Bayer faces lawsuits from more than 18,000 plaintiffs in the USA claiming its glyphosate-based herbicide causes non-Hodgkin’s lymphoma. The company had already lost three trials and been ordered to pay millions of dollars in damages, but had appealed against the verdicts.

Bloomberg wrote on 6 October that the delay to the scheduled trial in St Louis, following two other postponements in August, would give the German drug and chemical giant breathing room to pursue settlement talks.
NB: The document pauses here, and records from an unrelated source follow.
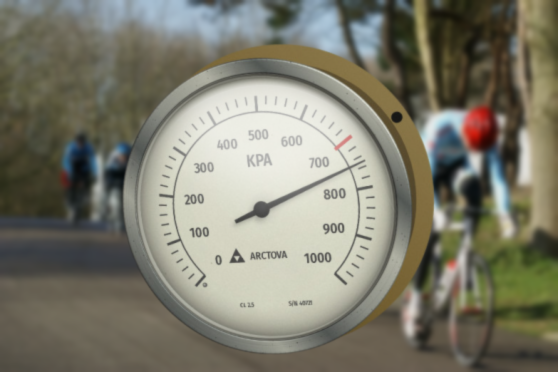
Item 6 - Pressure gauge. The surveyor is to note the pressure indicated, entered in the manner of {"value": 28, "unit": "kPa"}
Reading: {"value": 750, "unit": "kPa"}
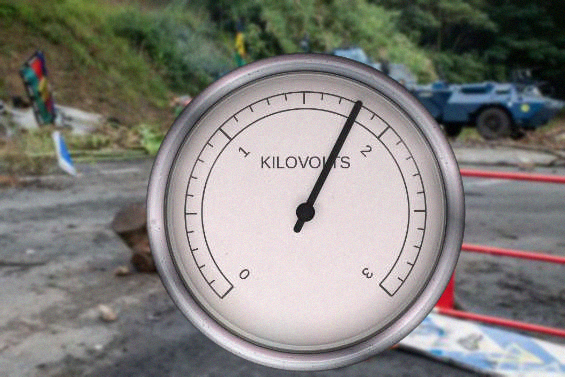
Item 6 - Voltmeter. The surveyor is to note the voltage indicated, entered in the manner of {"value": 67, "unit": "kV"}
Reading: {"value": 1.8, "unit": "kV"}
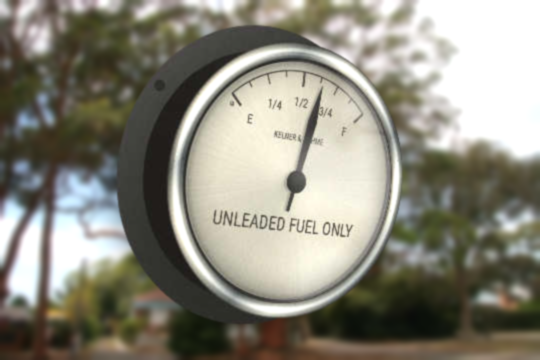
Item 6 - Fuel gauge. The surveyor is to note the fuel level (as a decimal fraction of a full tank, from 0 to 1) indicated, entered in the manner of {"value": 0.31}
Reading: {"value": 0.625}
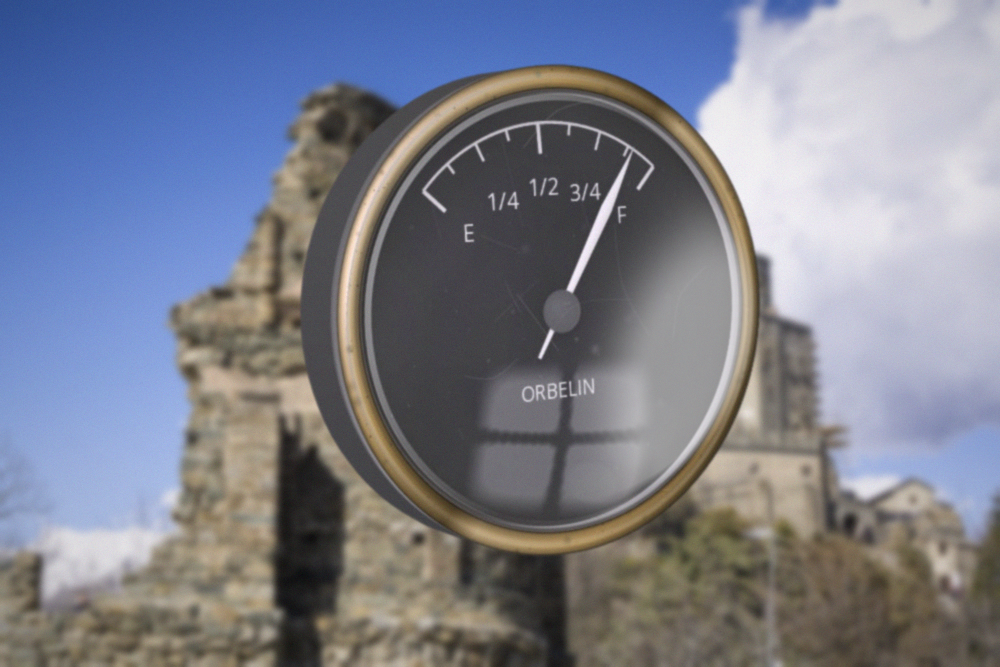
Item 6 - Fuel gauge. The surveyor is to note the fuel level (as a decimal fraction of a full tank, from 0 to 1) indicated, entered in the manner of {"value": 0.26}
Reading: {"value": 0.875}
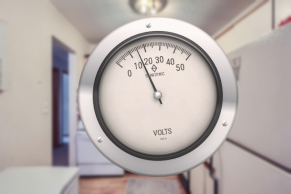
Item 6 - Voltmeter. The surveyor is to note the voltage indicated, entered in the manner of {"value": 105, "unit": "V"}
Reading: {"value": 15, "unit": "V"}
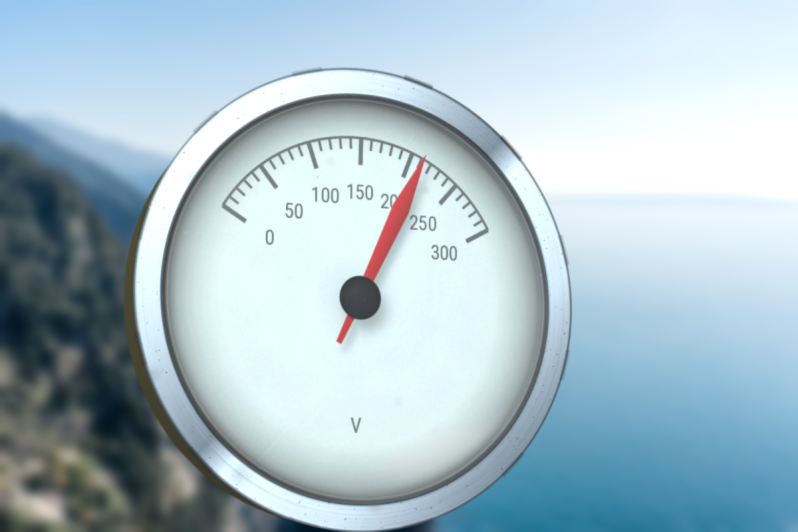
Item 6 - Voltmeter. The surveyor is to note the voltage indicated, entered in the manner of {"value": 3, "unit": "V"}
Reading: {"value": 210, "unit": "V"}
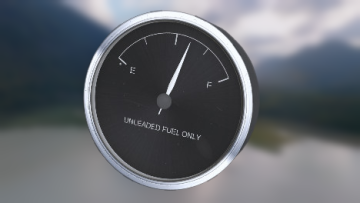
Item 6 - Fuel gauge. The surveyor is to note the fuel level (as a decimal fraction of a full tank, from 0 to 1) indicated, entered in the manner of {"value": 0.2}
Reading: {"value": 0.625}
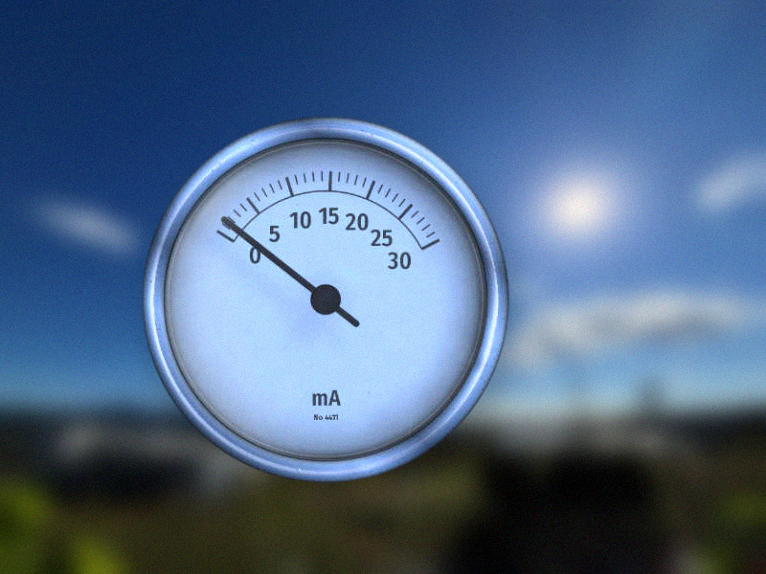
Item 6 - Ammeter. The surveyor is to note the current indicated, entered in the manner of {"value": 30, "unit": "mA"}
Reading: {"value": 1.5, "unit": "mA"}
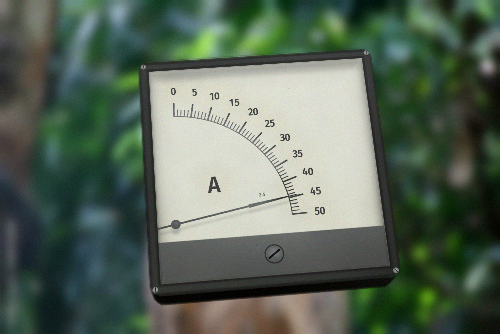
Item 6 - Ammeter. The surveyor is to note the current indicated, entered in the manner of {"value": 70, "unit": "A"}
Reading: {"value": 45, "unit": "A"}
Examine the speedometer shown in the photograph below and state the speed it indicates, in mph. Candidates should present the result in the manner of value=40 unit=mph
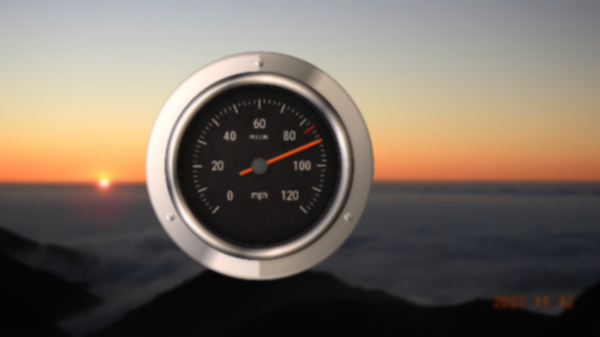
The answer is value=90 unit=mph
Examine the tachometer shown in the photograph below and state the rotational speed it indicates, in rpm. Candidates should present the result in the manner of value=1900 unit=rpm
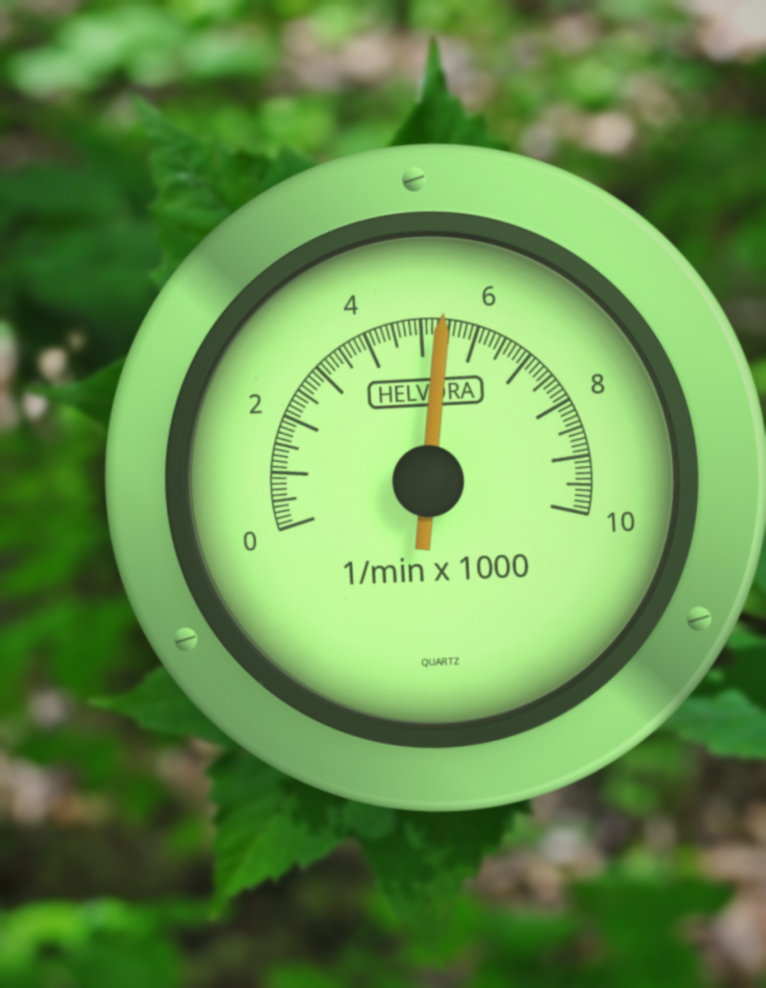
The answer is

Bayer had lost more than US$30bn or a third of its market value since it acquired US agrochemicals company Monsanto – Roundup’s original manufacturer – for US$63bn last year.
Settling all the Roundup cases could cost about US$9bn, according to Bloomberg Intelligence analyst Mustaq Rahaman, with other estimates ranging from US$2.5-$20bn, the news agency wrote.

Major investors had been urging Bayer to consider a settlement.
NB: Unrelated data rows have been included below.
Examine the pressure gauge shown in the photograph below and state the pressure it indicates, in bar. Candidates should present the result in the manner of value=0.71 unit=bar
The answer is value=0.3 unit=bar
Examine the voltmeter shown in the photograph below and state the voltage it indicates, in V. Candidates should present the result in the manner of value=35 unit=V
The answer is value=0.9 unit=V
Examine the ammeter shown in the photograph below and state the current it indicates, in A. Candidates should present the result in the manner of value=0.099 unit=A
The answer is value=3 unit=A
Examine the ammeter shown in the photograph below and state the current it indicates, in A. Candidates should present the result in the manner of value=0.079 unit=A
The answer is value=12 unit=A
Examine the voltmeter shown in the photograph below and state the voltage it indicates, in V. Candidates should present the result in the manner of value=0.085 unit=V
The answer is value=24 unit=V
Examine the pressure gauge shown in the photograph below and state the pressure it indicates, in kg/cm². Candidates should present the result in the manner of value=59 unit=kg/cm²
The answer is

Bayer said that it was working with the St Louis court to determine a new trial date.

It maintained that Roundup was safe, pointing to “the conclusions of leading health regulators in the USA and around the world that glyphosate is not carcinogenic”.

Bayer/Monsanto supplies farmers across the world with crop protection products and biotech crop seeds such as soyabeans, corn, cotton, wheat and canola.